Alvin tidak menjawab, hanya menyuapnya sekali, lalu bangkit dari duduknya. Nafsu makannya menghilang sejak ibunya terus menyanjung wanita ini. Dan lihat saja! Wanita munafik itu sangat suka saat dipuji-puji. Alvin bisa melihat wajah Adinda yang terus merona setiap kali Marlina memujinya.

“Loh, nggak dimakan? Adinda udah capek-capek buat. loh, Vin.”

“Maaf Bu, Alvin sedang tidak berselara dengan nasi goreng.” Mulai saat ini bahkan mungkin ia akan membenci makanan itu.

“Jangan begitu, Vin, Seenggaknhya kamu hargai niat baik Dinda,” ujar Marlina berusaha sabar, sesekali melirik ke arah Adinda yang masih tampak tenang seperti biasa. Wanita itu sungguh pintar menyembunyikan perasaan yang sebenarnya.

Alvin mendengus malas, lalu tersenyum dengan wajah mencemooh ke arah Adinda. “Apa yang harus dihargai dari wanita semacam dia?” Alvin melirik sengit ke arah Adinda yang masih saja diam.

“Alvin! Jaga bicara kamu!” Marlina tampak geram dengan perkataan putranya, sementara Adinda masih saja tidak memberikan reaksi berarti. Sebenarnya Adinda hanya sedang merasa dejavu dengan semua perlakuan ini. Ia pernah mendapat perlakuan yang lebih kasar dari ini saat Alvaro mengajaknya bertemu dengan orang tua laki-laki itu.

“Bu!

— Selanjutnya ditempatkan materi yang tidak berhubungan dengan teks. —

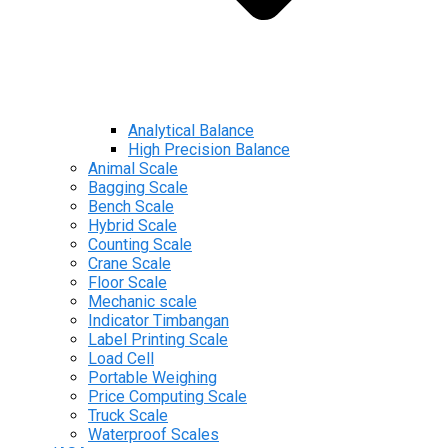
Analytical Balance
High Precision Balance
Animal Scale
Bagging Scale
Bench Scale
Hybrid Scale
Counting Scale
Crane Scale
Floor Scale
Mechanic scale
Indicator Timbangan
Label Printing Scale
Load Cell
Portable Weighing
Price Computing Scale
Truck Scale
Waterproof Scales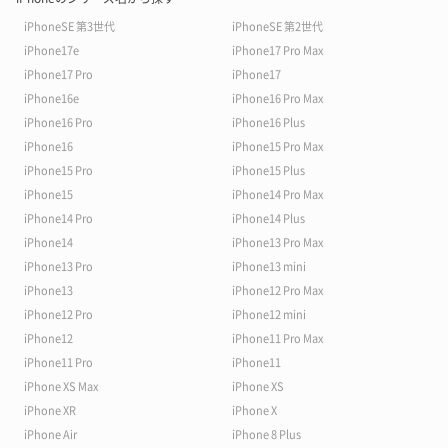
iPhoneSE 第3世代
iPhoneSE 第2世代
iPhone17e
iPhone17 Pro Max
iPhone17 Pro
iPhone17
iPhone16e
iPhone16 Pro Max
iPhone16 Pro
iPhone16 Plus
iPhone16
iPhone15 Pro Max
iPhone15 Pro
iPhone15 Plus
iPhone15
iPhone14 Pro Max
iPhone14 Pro
iPhone14 Plus
iPhone14
iPhone13 Pro Max
iPhone13 Pro
iPhone13 mini
iPhone13
iPhone12 Pro Max
iPhone12 Pro
iPhone12 mini
iPhone12
iPhone11 Pro Max
iPhone11 Pro
iPhone11
iPhone XS Max
iPhone XS
iPhone XR
iPhone X
iPhone Air
iPhone 8 Plus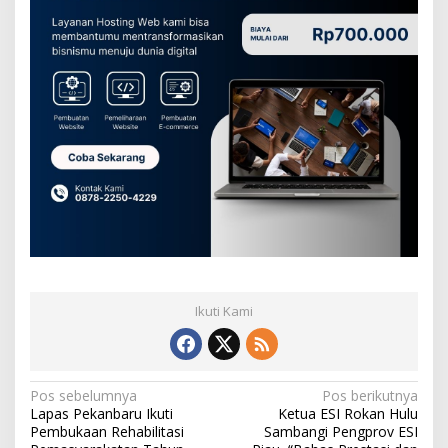
Ikuti Kami
N
Pos sebelumnya
Pos berikutnya
Lapas Pekanbaru Ikuti
Ketua ESI Rokan Hulu
a
Pembukaan Rehabilitasi
Sambangi Pengprov ESI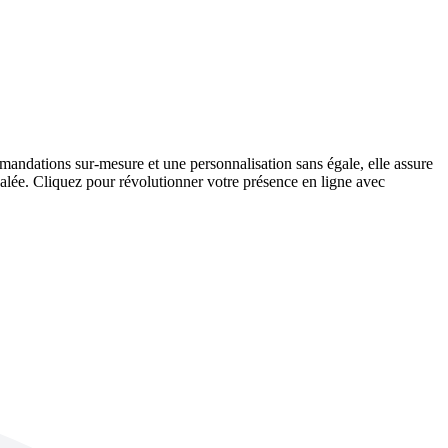
andations sur-mesure et une personnalisation sans égale, elle assure
galée. Cliquez pour révolutionner votre présence en ligne avec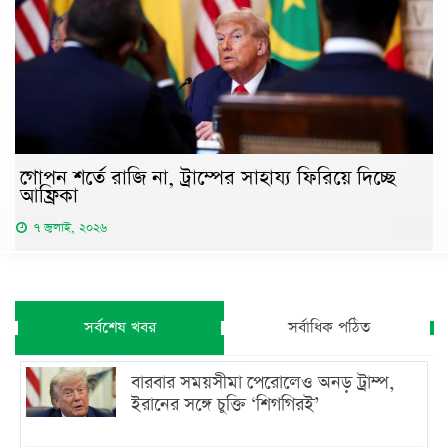
গোপন শর্তে রাজি না, ট্রাম্পের সাহায্য ফিরিয়ে দিচ্ছে
আফ্রিকা
৭ জুলাই, ২০২৬
সর্বশেষ খবর
সর্বাধিক পঠিত
বারবার সময়সীমা পেরোলেও অনড় ট্রাম্প,
ইরানের সঙ্গে চুক্তি ‘শিগগিরই’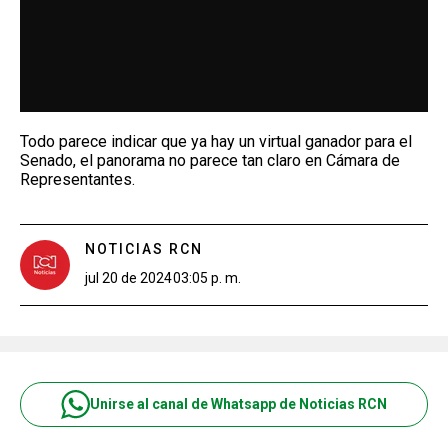
Todo parece indicar que ya hay un virtual ganador para el
Senado, el panorama no parece tan claro en Cámara de
Representantes.
NOTICIAS RCN
jul 20 de 2024
03:05 p. m.
Unirse al canal de Whatsapp de Noticias RCN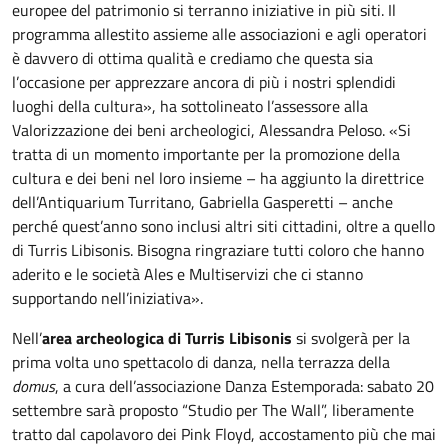
europee del patrimonio si terranno iniziative in più siti. Il
programma allestito assieme alle associazioni e agli operatori
è davvero di ottima qualità e crediamo che questa sia
l’occasione per apprezzare ancora di più i nostri splendidi
luoghi della cultura», ha sottolineato l’assessore alla
Valorizzazione dei beni archeologici, Alessandra Peloso. «Si
tratta di un momento importante per la promozione della
cultura e dei beni nel loro insieme – ha aggiunto la direttrice
dell’Antiquarium Turritano, Gabriella Gasperetti – anche
perché quest’anno sono inclusi altri siti cittadini, oltre a quello
di Turris Libisonis. Bisogna ringraziare tutti coloro che hanno
aderito e le società Ales e Multiservizi che ci stanno
supportando nell’iniziativa».
Nell’
area archeologica di Turris Libisonis
si svolgerà per la
prima volta uno spettacolo di danza, nella terrazza della
domus
, a cura dell’associazione Danza Estemporada: sabato 20
settembre sarà proposto “Studio per The Wall”, liberamente
tratto dal capolavoro dei Pink Floyd, accostamento più che mai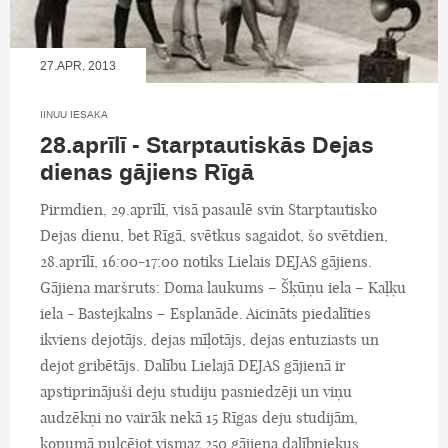
27.APR, 2013
IINUU IESAKA
28.aprīlī - Starptautiskās Dejas
dienas gājiens Rīgā
Pirmdien, 29.aprīlī, visā pasaulē svin Starptautisko
Dejas dienu, bet Rīgā, svētkus sagaidot, šo svētdien,
28.aprīlī, 16:00-17:00 notiks Lielais DEJAS gājiens.
Gājiena maršruts: Doma laukums – Šķūņu iela – Kaļķu
iela - Bastejkalns – Esplanāde. Aicināts piedalīties
ikviens dejotājs, dejas mīļotājs, dejas entuziasts un
dejot gribētājs. Dalību Lielajā DEJAS gājienā ir
apstiprinājuši deju studiju pasniedzēji un viņu
audzēkņi no vairāk nekā 15 Rīgas deju studijām,
kopumā pulcējot vismaz 250 gājiena dalībniekus.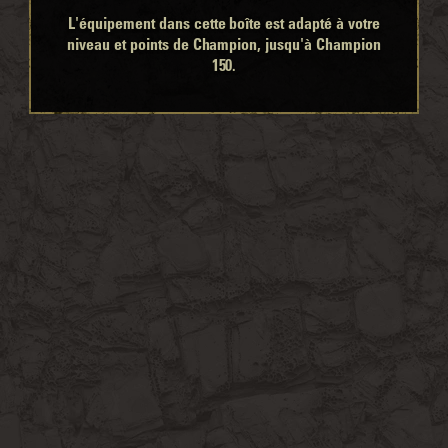
L'équipement dans cette boîte est adapté à votre
niveau et points de Champion, jusqu'à Champion
150.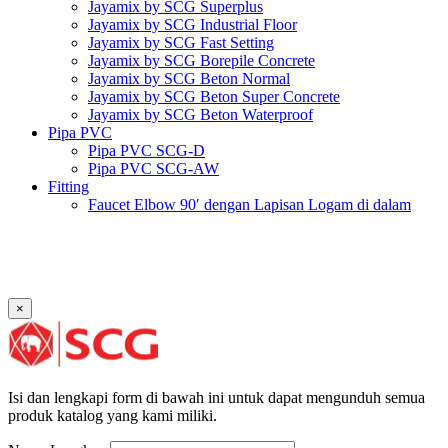
Jayamix by SCG Superplus
Jayamix by SCG Industrial Floor
Jayamix by SCG Fast Setting
Jayamix by SCG Borepile Concrete
Jayamix by SCG Beton Normal
Jayamix by SCG Beton Super Concrete
Jayamix by SCG Beton Waterproof
Pipa PVC
Pipa PVC SCG-D
Pipa PVC SCG-AW
Fitting
Faucet Elbow 90′ dengan Lapisan Logam di dalam
SCG AW
Faucet Socket SCG AW
Faucet Tee dengan Lapisan Logam di dalam SCG AW
Faucet Tee SCG AW
Socket with PVC Flange SCG AW
×
Pipe Clip SCG AW
Plug SCG AW
Shinkolite
Atap Akrilik Shinkolite Shade
Atap Akrilik Shinkolite Heat Cut
Isi dan lengkapi form di bawah ini untuk dapat mengunduh semua
produk katalog yang kami miliki.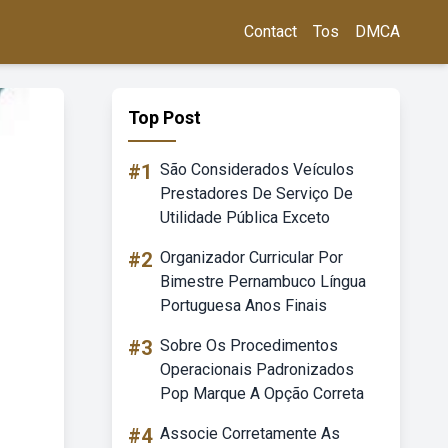
Contact
Tos
DMCA
Top Post
#1
São Considerados Veículos
Prestadores De Serviço De
Utilidade Pública Exceto
#2
Organizador Curricular Por
Bimestre Pernambuco Língua
Portuguesa Anos Finais
#3
Sobre Os Procedimentos
Operacionais Padronizados
Pop Marque A Opção Correta
#4
Associe Corretamente As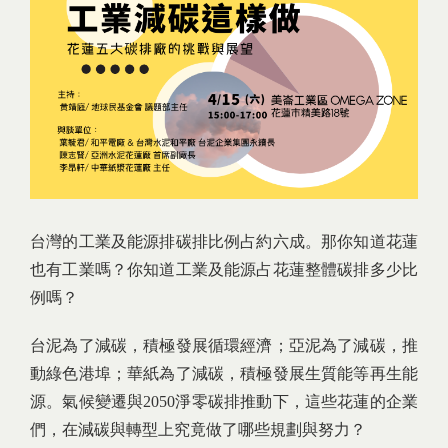
台灣的工業及能源排碳排比例占約六成。那你知道花蓮
也有工業嗎？你知道工業及能源占花蓮整體碳排多少比
例嗎？
台泥為了減碳，積極發展循環經濟；亞泥為了減碳，推
動綠色港埠；華紙為了減碳，積極發展生質能等再生能
源。氣候變遷與2050淨零碳排推動下，這些花蓮的企業
們，在減碳與轉型上究竟做了哪些規劃與努力？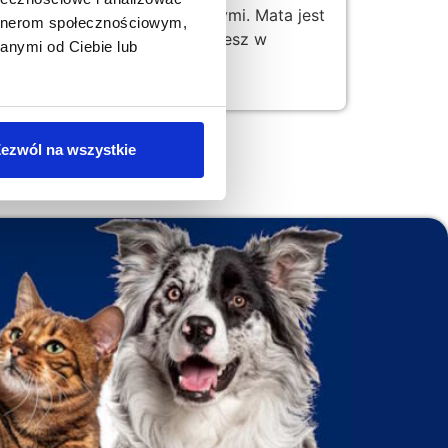
raz uszkodzeniami mechanicznymi. Mata jest
artnerom społecznościowym,
idłowego montażu maty znajdziesz w
anymi od Ciebie lub
wacja mat”.
ezwól na wszystkie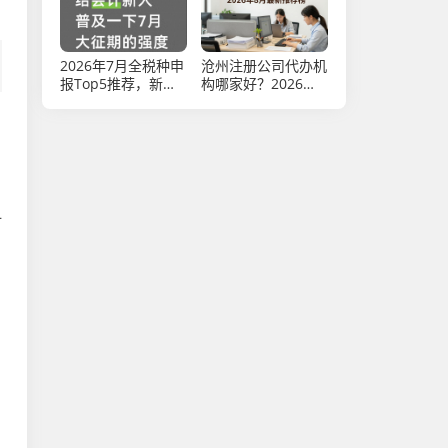
2026年7月全税种申
沧州注册公司代办机
报Top5推荐，新手
构哪家好？2026年8
必看
月最新推荐榜
一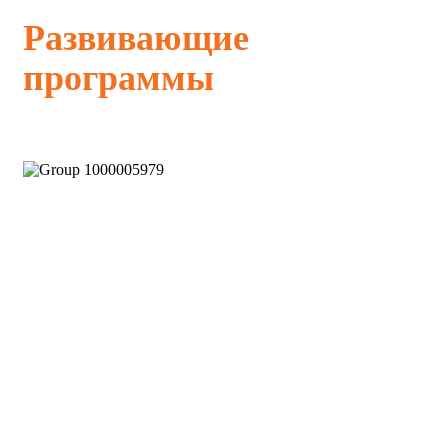
Развивающие
программы
Ментальная арифметика от 5
лет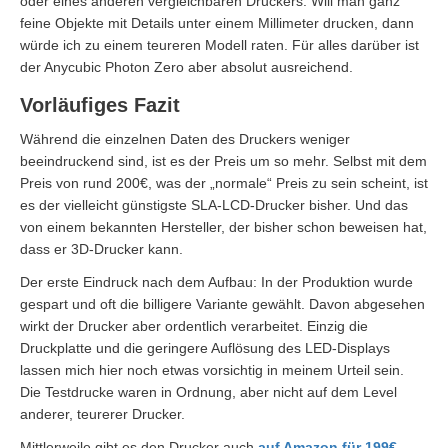
oder eines anderen vergleichbaren Druckers. Will man ganz
feine Objekte mit Details unter einem Millimeter drucken, dann
würde ich zu einem teureren Modell raten. Für alles darüber ist
der Anycubic Photon Zero aber absolut ausreichend.
Vorläufiges Fazit
Während die einzelnen Daten des Druckers weniger
beeindruckend sind, ist es der Preis um so mehr. Selbst mit dem
Preis von rund 200€, was der „normale“ Preis zu sein scheint, ist
es der vielleicht günstigste SLA-LCD-Drucker bisher. Und das
von einem bekannten Hersteller, der bisher schon beweisen hat,
dass er 3D-Drucker kann.
Der erste Eindruck nach dem Aufbau: In der Produktion wurde
gespart und oft die billigere Variante gewählt. Davon abgesehen
wirkt der Drucker aber ordentlich verarbeitet. Einzig die
Druckplatte und die geringere Auflösung des LED-Displays
lassen mich hier noch etwas vorsichtig in meinem Urteil sein.
Die Testdrucke waren in Ordnung, aber nicht auf dem Level
anderer, teurerer Drucker.
Mittlerweile gibt es den Drucker auch
auf Amazon für 199€
.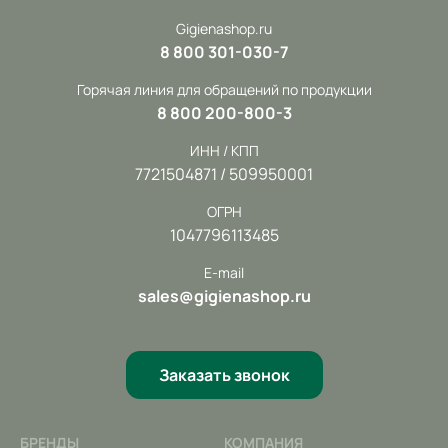
Gigienashop.ru
8 800 301-030-7
Горячая линия для обращений по продукции
8 800 200-800-3
ИНН / КПП
7721504871 / 509950001
ОГРН
1047796113485
E-mail
sales@gigienashop.ru
Заказать звонок
БРЕНДЫ
КОМПАНИЯ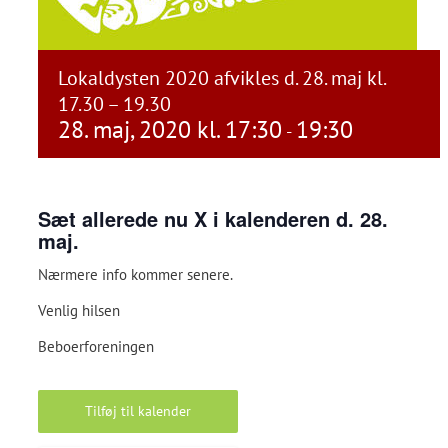
Lokaldysten 2020 afvikles d. 28. maj kl.
17.30 – 19.30
28. maj, 2020 kl. 17:30
19:30
-
Sæt allerede nu X i kalenderen d. 28.
maj.
Nærmere info kommer senere.
Venlig hilsen
Beboerforeningen
Tilføj til kalender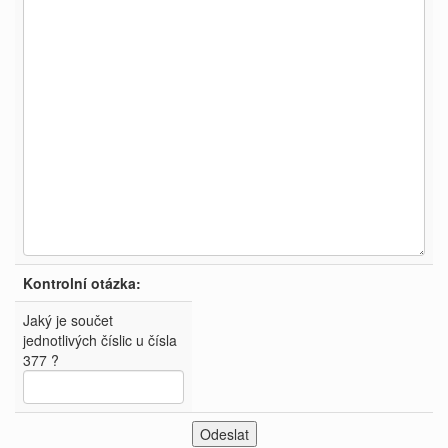
Kontrolní otázka:
Jaký je součet
jednotlivých číslic u čísla
377 ?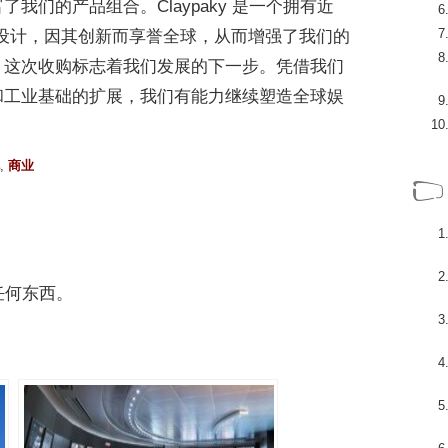
我们的产品组合。Claypaky 是一个拥有近
利设计，因其创新而享誉全球，从而增强了我们的
。这次收购标志着我们发展的下一步。凭借我们
和工业基础的扩展，我们有能力继续塑造全球娱
,
商业
任何东西。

Jangan paksa Alvin untuk menghargai orang munafik yang Ibu bayar untuk hal yang sia-sia!” Setelah mengatakan itu Alvin segera pergi meningalkan Marlina yang tampak syok.

“Ibu nggak apa-apa?” tanya Adinda cemas.

“Bukannya seharusnya Ibu yang tanya itu ke kamu?”

Adinda tersenyum lembut, lesung pipi di sebelah kanannya membuat wajah wanita ini tampak begitu manis. “Dinda nggak apa-apa. Dinda sudah menyiapkan hati untuk perlakuan semacam ini, Jadi Dinda biasa aja.” Yang ia katakan itu memang benar adanya. Dan mulai sekarang, ia akan menambah kadar tebal muka untuk bisa menghadapi sikap kasar dan dingin yang Alvin tunjukkan.